**Instructions for the task**
Beneath this instruction is a listing; write out exactly the line that contains "المنشورات ذات الصلة" and each line after it to the last.

**Records to use**
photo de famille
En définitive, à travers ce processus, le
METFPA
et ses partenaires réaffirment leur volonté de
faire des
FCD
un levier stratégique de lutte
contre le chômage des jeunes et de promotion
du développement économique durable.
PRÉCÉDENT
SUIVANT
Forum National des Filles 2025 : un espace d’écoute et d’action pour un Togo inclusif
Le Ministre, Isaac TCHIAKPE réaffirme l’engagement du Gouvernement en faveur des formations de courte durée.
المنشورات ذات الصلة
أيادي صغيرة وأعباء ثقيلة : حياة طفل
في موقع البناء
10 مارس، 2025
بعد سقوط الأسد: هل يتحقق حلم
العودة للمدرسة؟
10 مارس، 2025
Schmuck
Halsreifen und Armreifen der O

**Written answer**
المنشورات ذات الصلة
أيادي صغيرة وأعباء ثقيلة : حياة طفل
في موقع البناء
10 مارس، 2025
بعد سقوط الأسد: هل يتحقق حلم
العودة للمدرسة؟
10 مارس، 2025
Schmuck
Halsreifen und Armreifen der O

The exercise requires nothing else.